Erlauben Sie mir hier einen Einschub: In Deutschland gab es nach der Vereinsstatistik von 2011 580.298 eingetragene Vereine. Die Mehrzahl von ihnen wird gemeinnützig sein, einige verzichten absichtlich darauf. 95 von Ihnen haben sich nun kritisch zu der geplanten Rechtsänderung geäußert, nicht die größten, aber die mit der größten Medienreichweite. So sehr ich jede Diskussion über bessere Gesetze begrüße - man sollte die Kirche im Dorfe lassen. Die Aufregung wirkt unverhältnismäßig und nährt den Verdacht, das Feld für Spendenaktionen zu bereiten, die dem Motto folgen: "Spendet, solange es noch geht". Man sollte eine Gesetzesdebatte nicht sachfremd instrumentalisieren.

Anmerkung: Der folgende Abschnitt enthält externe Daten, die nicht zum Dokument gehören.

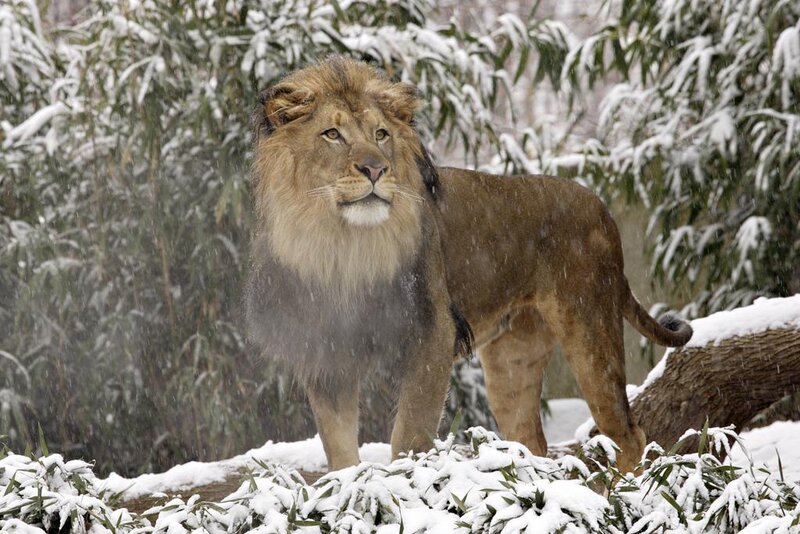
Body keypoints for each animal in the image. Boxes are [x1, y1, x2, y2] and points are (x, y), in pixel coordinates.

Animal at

Mit der Anerkennung der Gemeinnützigkeit eines Vereins soll ehrenamtliches Engagement für verschiedene als "gemeinnützig" anerkannte Tätigkeitsbereiche gefördert werden. Ehrenamtliches Engagement gibt es nicht nur in großen, bundesweit tätigen Verbänden sondern auch in kleinen regionalen Vereinen. Wir müssen darauf achten, dass die Anerkennung der Gemeinnützigkeit solcher Vereine, die unbestritten gemeinnützig tätig sind, weiter möglich bleibt und nicht durch zu hohe Anforderungen an den Verwaltungsaufwand unmöglich gemacht wird. Dieses Engagement unserer Vereine ist eine besondere Qualität unseres Gemeinwesens.

Die vorliegende Materie ist aus verschiedenen Gründen schwierig. Einerseits gibt es Konsens, dass z.B. rechtsextremistische Gruppen oder religiöse Fundamentalisten nicht in den Genuss staatlicher Förderung kommen sollen. Andererseits liegt es in der Natur der Sache, dass hier mit unbestimmten Rechtsbegriffen gearbeitet wird. Was "extremistisch" ist, wird immer einen Wertungskern enthalten. Ob der Verfassungsschutz in seiner derzeitigen Situation geeignet ist, das hierfür erforderliche Vertrauen zu gewinnen, dürfte zumindest umstritten sein - jenseits aller rechtlichen Überlegungen. Ich halte übrigens den Begriff "extremistisch" für eine politische Kategorie. Ich bevorzuge den vom Bundesverfassungsgericht verwendeten Begriff der "aktiv-kämpferischen, aggressiven Haltung gegen unsere Verfassungsordnung", da er deutlich klarer und in verschiedenen Urteilen präzisiert worden ist.

Recht ändert sich mit der gesellschaftlichen Realität. Der Druck, die Praxis der Zuerkennung der Gemeinnützigkeit zu überprüfen, stammt nicht etwa von Problemen mit NGO, sondern, wie schon 2001 bei der rot-grünen Aufhebung des Religionsprivilegs im Vereinsrecht, aus der religiös-fundamentalistischen Szene. Das Verfassungsgericht hat dem Verbot solcher Vereine sehr enge Grenzen gesetzt. Das bedeutet aber nicht, dass unsere Demokratie sie auch noch steuerlich fördern muss. Eine wirksame und rechtsstaatlich saubere Lösung: Das ist es, was ich als Ergebnis der parlamentarischen Beratungen erwarte.

Heute ist die öffentliche Anhörung zum Jahressteuergesetz. Es sind 31 Experten zur Stellungnahme aufgefordert worden. Ihre Stellungnahmen werden ausgewertet werden und dann wird entschieden.